[Task objective]
Please repeat the lines below exactly. Begin with the line containing "index mcp: (159, 172)" and go on through the line containing "pinky dip: (188, 91)".

[Material provided]
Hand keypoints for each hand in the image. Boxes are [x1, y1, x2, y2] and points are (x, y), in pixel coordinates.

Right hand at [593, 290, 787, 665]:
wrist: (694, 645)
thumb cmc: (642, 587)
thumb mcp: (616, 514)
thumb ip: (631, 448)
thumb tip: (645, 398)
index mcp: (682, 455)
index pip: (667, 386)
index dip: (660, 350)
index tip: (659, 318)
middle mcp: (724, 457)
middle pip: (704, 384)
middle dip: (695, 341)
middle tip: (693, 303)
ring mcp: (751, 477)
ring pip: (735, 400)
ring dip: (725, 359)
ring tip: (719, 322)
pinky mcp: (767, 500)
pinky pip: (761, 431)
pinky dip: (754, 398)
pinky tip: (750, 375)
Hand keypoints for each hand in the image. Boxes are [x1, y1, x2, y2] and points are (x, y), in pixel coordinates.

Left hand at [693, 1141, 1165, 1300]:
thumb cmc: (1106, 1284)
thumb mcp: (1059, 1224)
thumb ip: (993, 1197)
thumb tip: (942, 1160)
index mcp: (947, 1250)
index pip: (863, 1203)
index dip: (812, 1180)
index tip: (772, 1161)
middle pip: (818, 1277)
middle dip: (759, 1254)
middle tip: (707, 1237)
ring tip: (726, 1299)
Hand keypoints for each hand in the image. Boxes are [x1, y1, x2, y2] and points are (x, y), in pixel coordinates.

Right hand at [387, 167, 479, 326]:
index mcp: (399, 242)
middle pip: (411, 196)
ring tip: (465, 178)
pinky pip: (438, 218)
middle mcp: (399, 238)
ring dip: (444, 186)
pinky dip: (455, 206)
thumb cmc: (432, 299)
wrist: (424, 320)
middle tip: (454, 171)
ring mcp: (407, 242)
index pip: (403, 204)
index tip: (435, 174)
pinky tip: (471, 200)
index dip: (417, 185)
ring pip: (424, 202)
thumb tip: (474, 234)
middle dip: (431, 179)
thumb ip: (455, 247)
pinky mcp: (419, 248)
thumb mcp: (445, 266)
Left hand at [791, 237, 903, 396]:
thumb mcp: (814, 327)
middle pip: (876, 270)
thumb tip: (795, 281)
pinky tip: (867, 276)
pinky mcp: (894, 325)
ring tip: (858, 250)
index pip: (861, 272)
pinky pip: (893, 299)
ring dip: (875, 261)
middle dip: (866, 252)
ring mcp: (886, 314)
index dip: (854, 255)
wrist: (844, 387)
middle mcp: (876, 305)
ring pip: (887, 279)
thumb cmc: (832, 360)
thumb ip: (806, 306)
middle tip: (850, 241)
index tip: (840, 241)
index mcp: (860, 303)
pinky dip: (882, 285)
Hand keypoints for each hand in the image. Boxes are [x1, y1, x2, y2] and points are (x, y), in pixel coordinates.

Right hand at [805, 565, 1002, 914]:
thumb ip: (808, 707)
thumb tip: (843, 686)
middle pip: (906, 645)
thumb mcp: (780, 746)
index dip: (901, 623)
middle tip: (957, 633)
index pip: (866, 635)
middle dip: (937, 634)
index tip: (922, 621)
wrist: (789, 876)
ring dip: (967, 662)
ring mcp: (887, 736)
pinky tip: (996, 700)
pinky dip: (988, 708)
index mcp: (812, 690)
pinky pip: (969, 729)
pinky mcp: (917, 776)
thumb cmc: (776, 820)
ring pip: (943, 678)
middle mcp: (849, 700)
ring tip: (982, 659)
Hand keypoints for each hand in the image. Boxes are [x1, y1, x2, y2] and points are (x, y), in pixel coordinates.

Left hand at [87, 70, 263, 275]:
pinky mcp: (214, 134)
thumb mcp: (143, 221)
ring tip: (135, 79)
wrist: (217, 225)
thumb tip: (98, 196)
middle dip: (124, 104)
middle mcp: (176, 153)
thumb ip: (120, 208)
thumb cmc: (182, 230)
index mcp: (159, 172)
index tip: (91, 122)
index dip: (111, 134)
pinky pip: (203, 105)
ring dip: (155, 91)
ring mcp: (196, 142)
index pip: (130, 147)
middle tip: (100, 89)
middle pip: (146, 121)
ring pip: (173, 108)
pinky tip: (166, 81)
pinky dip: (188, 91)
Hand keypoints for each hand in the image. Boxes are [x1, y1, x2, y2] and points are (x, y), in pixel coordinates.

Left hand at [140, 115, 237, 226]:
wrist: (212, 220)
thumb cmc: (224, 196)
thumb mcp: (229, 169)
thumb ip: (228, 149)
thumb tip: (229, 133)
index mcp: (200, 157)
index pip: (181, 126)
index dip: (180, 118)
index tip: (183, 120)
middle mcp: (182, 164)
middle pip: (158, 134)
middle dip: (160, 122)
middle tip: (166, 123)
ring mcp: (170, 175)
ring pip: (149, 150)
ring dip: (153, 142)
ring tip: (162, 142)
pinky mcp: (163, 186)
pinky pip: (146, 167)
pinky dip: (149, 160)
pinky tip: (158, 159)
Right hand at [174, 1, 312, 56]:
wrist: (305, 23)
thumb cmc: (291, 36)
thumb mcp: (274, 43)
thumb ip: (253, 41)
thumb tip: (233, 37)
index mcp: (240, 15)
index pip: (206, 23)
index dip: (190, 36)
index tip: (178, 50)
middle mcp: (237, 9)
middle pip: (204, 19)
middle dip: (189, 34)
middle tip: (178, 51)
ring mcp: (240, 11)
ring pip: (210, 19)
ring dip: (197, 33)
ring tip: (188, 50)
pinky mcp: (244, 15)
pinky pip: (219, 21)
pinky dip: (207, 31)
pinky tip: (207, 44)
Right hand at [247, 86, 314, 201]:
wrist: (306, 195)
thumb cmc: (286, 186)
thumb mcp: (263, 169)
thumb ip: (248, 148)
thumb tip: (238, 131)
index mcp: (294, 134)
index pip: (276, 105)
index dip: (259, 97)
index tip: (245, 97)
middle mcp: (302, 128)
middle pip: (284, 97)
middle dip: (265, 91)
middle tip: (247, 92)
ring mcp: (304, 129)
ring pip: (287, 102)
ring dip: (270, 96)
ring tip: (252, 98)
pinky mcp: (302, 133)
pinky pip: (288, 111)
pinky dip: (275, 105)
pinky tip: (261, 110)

[Exercise response]
index mcp: (159, 172)
index tip: (91, 122)
index dip: (111, 134)
pinky pip: (203, 105)
ring dip: (155, 91)
ring mcp: (196, 142)
index pip: (130, 147)
middle tip: (100, 89)
middle pip: (146, 121)
ring pip: (173, 108)
pinky tip: (166, 81)
pinky dip: (188, 91)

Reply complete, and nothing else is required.